(fingerprint: B650 E003 4C51 B305 AC51 A17F B2C8 55ED 4C91 E8E3)
northern Los Angeles area
Designing, building, operating and securing Internet-scale services since before there was a cloud, for clients in a wide range of industries (from finance to advertising to entertainment to health care to ISPs to language) for 20 years. I specialize in leading teams on the design of new application infrastructures and the planning and execution of datacenter and cloud migrations.
I’ve worked in orgs from 20 to 10,000 people, and built infrastructures that range from a few dozen servers in a closet, to many thousands of servers in colocation facilities (or AWS availability zones!) on multiple continents around the world serving tens of millions of end users. I’ve worked on teams of one (as an independent consultant) to several dozen, usually in a leadership role.
I know Internet systems, services and protocols backwards and forwards, and can leverage them to support any business objectives.
Will trade elegant solutions for interesting technical challenges.
Specialties: Amazon Web Services, system and application architecture, security, legal/regulatory compliance, scalable infrastructures, troubleshooting/detective work/software archaeology, Internet operations, technology leadership.
AWS Certified Solutions Architect Associate - AWS-ASA–29910
SDL - Maidenhead, U.K. (July 2013 - )
Principal Hosting Engineer and Team Lead (February 2014 - )
- I lead a team of engineers that manages a large-scale machine translation infrastructure. My team is also responsible for the design, build-out, consolidation and migration of this and other environments around the world, in support of the company’s mission to help businesses engage with their customers on a global basis, across channels, cultures and languages.
- I was technical lead on a datacenter migration that won “Cloud Journey of the Year” in 2016 from Datacenter Dynamics. SDL took first place from among dozens of entrants for our migration from collocation to private cloud, which was managed by a small team and completed on time and under budget.
Senior Hosting Engineer (July 2013 - February 2014)

Exercises
A: In the engineer's profile, what award did the datacenter migration win in 2016, and which organization gave it?
B: Continue the engineer's profile after its final line, "Senior Hosting Engineer (July 2013 - February 2014)".
Nothing here depends on the records.

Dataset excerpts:
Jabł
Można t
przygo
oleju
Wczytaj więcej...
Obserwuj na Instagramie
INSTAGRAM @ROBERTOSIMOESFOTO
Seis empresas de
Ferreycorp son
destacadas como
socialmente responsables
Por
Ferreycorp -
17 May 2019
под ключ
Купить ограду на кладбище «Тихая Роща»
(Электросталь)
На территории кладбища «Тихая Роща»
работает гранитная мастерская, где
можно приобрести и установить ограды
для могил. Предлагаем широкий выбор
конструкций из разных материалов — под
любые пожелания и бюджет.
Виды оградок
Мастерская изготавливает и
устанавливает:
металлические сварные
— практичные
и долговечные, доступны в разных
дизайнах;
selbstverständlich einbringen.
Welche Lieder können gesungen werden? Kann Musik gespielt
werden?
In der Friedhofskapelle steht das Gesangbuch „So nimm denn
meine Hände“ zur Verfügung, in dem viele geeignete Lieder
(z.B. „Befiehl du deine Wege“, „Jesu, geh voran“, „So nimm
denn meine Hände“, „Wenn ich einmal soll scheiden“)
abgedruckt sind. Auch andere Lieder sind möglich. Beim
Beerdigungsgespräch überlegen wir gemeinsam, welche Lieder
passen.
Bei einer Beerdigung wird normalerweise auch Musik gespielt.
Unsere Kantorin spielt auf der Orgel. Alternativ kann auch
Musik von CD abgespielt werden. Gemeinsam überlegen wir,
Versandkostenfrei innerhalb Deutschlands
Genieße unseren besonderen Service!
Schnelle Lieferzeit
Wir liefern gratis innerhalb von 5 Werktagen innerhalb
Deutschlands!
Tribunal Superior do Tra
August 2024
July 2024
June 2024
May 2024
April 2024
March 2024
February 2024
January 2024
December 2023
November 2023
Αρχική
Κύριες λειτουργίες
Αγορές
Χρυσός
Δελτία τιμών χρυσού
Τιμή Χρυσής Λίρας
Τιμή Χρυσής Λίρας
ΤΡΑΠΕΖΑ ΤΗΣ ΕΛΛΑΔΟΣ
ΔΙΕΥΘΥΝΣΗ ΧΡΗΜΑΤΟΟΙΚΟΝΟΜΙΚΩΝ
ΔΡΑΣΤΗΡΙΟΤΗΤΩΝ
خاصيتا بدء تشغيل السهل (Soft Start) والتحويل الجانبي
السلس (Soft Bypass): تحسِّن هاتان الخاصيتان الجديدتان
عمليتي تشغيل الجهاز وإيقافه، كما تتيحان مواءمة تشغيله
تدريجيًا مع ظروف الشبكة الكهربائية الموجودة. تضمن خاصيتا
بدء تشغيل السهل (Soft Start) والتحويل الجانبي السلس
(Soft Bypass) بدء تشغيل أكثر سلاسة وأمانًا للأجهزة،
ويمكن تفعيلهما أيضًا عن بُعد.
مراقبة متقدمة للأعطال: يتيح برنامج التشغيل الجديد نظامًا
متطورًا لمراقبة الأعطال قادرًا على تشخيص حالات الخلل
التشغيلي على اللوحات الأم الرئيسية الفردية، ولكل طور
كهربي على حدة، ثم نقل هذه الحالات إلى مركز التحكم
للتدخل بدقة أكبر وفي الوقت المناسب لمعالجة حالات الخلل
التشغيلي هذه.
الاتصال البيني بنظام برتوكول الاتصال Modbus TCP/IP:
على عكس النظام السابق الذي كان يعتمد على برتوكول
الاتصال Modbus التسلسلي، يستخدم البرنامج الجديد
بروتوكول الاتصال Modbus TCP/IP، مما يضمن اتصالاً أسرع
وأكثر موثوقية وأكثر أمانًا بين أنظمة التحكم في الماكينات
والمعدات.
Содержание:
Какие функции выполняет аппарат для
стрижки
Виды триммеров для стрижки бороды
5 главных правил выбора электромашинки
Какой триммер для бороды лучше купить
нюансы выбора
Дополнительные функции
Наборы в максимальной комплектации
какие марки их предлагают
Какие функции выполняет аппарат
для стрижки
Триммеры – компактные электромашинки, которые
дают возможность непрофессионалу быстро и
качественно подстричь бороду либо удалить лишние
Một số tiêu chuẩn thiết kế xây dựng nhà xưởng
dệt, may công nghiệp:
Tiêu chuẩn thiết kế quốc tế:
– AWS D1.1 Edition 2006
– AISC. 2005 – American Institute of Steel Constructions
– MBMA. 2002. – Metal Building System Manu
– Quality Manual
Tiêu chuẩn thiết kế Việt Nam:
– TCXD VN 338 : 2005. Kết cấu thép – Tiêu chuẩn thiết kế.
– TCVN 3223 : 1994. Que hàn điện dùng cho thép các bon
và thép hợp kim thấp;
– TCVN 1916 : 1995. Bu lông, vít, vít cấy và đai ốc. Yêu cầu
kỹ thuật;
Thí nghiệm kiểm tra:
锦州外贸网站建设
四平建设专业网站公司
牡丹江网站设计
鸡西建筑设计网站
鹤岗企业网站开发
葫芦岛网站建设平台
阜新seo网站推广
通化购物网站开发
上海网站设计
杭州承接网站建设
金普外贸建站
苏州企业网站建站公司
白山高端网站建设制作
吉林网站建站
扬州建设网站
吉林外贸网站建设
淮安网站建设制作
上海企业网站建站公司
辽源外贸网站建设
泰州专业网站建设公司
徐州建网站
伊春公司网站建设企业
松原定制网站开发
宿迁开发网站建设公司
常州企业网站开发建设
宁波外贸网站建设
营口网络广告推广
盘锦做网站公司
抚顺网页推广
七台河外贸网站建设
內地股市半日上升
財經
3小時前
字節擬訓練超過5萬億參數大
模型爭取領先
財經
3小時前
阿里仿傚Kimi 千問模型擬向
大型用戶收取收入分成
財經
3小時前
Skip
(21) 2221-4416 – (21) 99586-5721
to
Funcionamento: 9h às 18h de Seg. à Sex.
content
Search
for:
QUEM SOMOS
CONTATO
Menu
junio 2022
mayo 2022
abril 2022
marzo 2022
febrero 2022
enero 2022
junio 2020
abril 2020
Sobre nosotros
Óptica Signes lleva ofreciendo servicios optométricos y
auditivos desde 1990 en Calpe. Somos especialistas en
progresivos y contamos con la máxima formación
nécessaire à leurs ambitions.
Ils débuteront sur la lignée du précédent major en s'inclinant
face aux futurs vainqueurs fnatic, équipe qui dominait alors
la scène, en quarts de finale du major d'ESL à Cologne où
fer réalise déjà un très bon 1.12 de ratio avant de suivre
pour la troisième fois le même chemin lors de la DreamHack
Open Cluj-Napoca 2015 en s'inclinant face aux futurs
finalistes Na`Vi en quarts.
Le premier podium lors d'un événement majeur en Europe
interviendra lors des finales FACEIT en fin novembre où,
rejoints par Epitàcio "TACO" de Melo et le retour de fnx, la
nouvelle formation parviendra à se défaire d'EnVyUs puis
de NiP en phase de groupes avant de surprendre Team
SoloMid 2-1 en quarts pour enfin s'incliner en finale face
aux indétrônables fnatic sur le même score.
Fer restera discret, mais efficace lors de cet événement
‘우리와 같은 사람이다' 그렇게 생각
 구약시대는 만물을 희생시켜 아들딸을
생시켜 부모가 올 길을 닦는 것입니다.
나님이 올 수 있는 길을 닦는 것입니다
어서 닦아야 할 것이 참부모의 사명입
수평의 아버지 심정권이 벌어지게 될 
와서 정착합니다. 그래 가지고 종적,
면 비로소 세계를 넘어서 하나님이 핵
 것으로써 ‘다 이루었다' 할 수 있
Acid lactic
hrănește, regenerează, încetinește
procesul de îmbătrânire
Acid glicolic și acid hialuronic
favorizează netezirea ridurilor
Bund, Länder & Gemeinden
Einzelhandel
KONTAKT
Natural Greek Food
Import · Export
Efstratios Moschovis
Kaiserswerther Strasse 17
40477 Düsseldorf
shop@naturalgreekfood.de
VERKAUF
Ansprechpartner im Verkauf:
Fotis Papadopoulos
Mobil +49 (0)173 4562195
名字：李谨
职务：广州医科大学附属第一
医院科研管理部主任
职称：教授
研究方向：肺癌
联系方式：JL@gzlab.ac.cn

Task answers
A: It won "Cloud Journey of the Year" from Datacenter Dynamics.

B:
- supporting both the pure science R&D environments and production infrastructure for machine learning and statistics-based language translation. I spend my time managing our NetApp and VMware infrastructures and doing config mgmt, capacity planning, technology roadmap/strategy, performance testing, production troubleshooting, and building/consolidating datacenter environments. F5, vSphere, NetApp, Linux (CentOS/RHEL), SaaS, VMware private cloud, Hadoop, Ansible, ahoy!
LivingSocial - Washington, D.C. (April 2013 - July 2013 )
Senior Ops Engineer
- managed one of the Internet’s larger MySQL installations (dozens of clusters each containing a multi-master setup and between 2–6+ slaves, dozens of TB of data stored, managed and backed up) in one of the Internet’s larger Ruby on Rails shops, using chef and GitHub Enterprise. Migrated authoritative and recursive DNS services from BIND to PowerDNS on Rails. Working on an entirely distributed operations team spanning 5 time zones.
OpenX, Inc. - Pasadena, CA (June 2012 - April 2013)
Site Reliability Engineer
- member of a six-person SRE team that grew an infrastructure from 4000 to 5500+ servers in six months using slack, Perl, MySQL, SSH and rsync. That infrastructure (in six colo facilities on three continents) enabled apps built on Erlang, Cassandra, Riak, Hadoop, memcache and Akamai to serve tens of millions of end users (at peak, around 200K rps) in under 200 milliseconds per request (the SLA threshold set by most of our clients). We managed petabytes of storage (in multiple Hadoop grids of 400–600 servers each) and multiple gigabits of sustained traffic to the Internet. OpenX served over a trillion requests the month after I started.
Intuit Financial Services - Westlake Village, CA (November 2008 - May 2012)
Senior App Ops Engineer (Compliance Service Delivery)
Senior member of Compliance Service Delivery, the team responsible for shepherding new applications from inception/design/planning through build/test and QA into production release and handoff to the maintenance team, with a focus on apps that faced legal or regulatory compliance (PCI/SOX/FFIEC/SSAE16/etc.).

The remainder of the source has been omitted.